Lest you think President Davis took too great a gamble with these men’s lives, consider his second condition. Any sentencing would be carried out by the provost Marshall–military, over which he had full control. Had the verdict gone the other way, it is doubtful that he would have allowed the executions to be carried out. Most likely, the men would have been locked away somewhere, making them de facto prisoners of war. As it was, they were imprisoned in Castle Pinkney, a small fortress in Charleston harbor, for over a year and finally sent on to a POW camp in Florence, SC in December 1864. I did not research how many of them survived the war.
As a result of the trial, Black soldiers would thereafter be granted full legal rights as prisoners of war with one notable exception.
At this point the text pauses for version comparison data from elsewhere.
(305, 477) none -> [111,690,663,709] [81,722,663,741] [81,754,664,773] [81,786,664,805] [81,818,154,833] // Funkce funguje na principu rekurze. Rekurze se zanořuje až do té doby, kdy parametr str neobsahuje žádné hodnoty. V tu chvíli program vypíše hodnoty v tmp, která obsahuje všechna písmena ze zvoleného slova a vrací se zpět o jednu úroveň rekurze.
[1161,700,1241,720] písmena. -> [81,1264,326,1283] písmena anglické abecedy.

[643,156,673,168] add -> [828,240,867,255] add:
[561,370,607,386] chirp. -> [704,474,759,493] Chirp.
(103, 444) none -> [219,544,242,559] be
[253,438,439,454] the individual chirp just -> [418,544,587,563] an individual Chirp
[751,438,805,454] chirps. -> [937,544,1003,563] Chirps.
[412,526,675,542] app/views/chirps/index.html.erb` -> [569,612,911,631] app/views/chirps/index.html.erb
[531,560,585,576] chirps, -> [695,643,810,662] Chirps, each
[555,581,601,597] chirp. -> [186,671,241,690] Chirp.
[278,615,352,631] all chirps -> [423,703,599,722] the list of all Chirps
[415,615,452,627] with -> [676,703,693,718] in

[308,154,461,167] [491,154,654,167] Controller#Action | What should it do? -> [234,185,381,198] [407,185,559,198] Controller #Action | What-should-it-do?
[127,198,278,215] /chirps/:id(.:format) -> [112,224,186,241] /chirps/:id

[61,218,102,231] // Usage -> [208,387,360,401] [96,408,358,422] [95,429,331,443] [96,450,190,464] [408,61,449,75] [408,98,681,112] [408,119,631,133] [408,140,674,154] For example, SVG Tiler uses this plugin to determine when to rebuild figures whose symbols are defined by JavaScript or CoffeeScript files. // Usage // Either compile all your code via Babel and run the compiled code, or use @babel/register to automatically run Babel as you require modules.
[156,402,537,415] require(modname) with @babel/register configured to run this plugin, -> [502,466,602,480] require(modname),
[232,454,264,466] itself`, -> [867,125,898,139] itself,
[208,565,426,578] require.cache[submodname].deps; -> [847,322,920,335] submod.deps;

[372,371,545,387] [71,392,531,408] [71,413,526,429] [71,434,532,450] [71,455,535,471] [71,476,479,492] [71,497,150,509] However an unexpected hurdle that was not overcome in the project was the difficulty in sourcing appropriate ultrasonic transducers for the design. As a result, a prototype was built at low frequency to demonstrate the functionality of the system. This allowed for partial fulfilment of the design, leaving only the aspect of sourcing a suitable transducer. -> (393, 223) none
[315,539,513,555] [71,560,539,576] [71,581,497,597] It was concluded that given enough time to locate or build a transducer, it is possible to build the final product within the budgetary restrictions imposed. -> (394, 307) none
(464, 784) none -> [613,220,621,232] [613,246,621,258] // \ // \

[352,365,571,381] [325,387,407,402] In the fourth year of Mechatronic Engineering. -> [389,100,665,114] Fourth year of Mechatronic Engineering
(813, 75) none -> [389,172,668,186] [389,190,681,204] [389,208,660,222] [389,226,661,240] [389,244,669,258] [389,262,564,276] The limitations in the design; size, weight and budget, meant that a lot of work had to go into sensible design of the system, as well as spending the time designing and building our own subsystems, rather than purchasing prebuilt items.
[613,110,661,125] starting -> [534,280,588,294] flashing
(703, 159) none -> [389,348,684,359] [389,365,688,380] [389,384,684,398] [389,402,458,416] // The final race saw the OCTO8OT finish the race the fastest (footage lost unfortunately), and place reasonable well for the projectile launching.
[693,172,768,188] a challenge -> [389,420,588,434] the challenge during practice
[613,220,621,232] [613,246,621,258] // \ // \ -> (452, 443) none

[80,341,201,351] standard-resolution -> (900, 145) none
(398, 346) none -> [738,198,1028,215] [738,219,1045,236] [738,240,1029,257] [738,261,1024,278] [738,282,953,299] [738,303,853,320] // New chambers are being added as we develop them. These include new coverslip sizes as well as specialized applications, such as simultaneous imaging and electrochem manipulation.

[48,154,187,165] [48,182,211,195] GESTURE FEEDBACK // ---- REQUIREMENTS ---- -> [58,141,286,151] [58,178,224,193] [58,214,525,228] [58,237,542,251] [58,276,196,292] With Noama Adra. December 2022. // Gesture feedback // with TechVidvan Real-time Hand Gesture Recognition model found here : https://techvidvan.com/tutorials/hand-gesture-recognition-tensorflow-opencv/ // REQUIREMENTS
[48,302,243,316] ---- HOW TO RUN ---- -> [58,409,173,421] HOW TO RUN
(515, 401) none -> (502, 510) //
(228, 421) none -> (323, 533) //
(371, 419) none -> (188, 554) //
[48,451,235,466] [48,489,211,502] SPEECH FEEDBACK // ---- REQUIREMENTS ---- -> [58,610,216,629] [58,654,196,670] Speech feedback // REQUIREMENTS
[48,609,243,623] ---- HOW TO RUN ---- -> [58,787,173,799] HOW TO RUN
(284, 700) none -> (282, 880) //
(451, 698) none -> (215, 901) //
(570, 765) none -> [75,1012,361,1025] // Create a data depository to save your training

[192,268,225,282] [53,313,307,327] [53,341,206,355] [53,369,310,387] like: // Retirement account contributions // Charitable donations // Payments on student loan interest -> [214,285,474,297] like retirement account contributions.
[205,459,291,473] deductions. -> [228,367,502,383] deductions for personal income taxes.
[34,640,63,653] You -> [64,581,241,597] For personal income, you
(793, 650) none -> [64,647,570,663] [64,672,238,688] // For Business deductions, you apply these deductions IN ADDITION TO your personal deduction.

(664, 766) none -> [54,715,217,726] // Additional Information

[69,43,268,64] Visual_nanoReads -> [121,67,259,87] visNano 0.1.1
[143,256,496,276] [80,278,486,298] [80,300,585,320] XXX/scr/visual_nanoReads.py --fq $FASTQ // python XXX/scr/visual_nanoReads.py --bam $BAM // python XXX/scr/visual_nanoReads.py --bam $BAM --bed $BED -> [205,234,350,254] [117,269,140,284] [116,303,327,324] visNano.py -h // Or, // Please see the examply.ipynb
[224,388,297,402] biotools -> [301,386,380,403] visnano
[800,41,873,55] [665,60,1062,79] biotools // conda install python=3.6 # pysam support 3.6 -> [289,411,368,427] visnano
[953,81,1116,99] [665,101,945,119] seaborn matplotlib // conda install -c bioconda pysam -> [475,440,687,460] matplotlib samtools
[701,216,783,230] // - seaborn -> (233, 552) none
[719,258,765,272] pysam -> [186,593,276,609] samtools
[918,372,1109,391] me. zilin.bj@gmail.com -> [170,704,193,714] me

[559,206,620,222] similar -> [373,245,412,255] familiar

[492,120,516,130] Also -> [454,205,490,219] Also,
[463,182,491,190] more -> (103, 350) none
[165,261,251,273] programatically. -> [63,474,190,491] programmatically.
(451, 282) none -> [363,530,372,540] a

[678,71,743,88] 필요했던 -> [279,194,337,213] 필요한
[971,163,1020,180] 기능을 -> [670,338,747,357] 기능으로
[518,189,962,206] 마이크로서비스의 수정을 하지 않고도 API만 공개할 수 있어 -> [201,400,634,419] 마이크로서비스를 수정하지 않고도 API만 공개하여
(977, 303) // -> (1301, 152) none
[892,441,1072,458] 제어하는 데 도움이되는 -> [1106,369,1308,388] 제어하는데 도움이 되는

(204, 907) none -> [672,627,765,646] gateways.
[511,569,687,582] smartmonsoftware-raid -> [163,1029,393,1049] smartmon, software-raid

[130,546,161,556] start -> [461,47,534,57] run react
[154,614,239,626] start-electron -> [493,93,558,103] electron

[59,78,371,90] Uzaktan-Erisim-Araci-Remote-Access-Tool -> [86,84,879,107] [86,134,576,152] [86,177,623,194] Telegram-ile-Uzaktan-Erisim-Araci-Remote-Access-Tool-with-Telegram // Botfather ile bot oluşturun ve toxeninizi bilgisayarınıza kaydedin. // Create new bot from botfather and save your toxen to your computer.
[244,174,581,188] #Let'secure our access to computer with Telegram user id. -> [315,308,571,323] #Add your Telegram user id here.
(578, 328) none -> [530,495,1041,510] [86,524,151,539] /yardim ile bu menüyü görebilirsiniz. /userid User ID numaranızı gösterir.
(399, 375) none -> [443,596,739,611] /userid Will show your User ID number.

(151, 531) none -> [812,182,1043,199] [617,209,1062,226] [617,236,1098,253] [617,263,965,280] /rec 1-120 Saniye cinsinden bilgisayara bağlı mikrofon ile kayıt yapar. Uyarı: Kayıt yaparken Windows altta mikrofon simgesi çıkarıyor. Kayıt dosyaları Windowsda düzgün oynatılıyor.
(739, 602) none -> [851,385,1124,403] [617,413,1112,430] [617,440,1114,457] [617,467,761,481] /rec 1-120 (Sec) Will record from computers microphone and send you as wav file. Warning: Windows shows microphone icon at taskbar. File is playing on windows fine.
Richmond refused to exchange them one for one, which would have granted them equal status with White soldiers. It was this incident that brought the entire prisoner exchange system to a halt. In reality, however, that new legal status wasn’t always enough to overcome Southern hatred for black men in uniform. The Fort Pillow Massacre of April 12, 1864 was one tragic example. But overall, at least in the North, the formation of Colored regiments did much to begin changing the universal prejudice against African Americans. It was certainly a major stepping stone on the long, long road to Civil Rights.
Part Three: Mitchelville
Interesting information about how the captured black soldiers on the Union side were treated by the southern states. President Davis really took a chance. But, most of all I find the exchange system really interesting — not equals. I look forward to how you use the material in Ebb Tide.
Yes, the South was stubborn to the point of breaking down the system on that one. But I dare say it was on its way out anyway. Both sides had come to realize this was going to be a long, drawn-out fight and exchange would only prolong it.
You are right, this sounds like another movie script. Maybe someday! (My own personal candidate for best potential screenplay of largely forgotten historical event: the story of Dred Scott.) Thank you for the history lesson here.
I did seriously consider pursuing this as its own novel but decided not to after a few weeks of deliberating. It’s more straight historical and would require far deeper research than I need to do for my historical fiction. With kids still at home, this probably isn’t the time to undertake a project that would likely require me to travel to my source documents.
Yes, Dred Scot would be another fantastic project!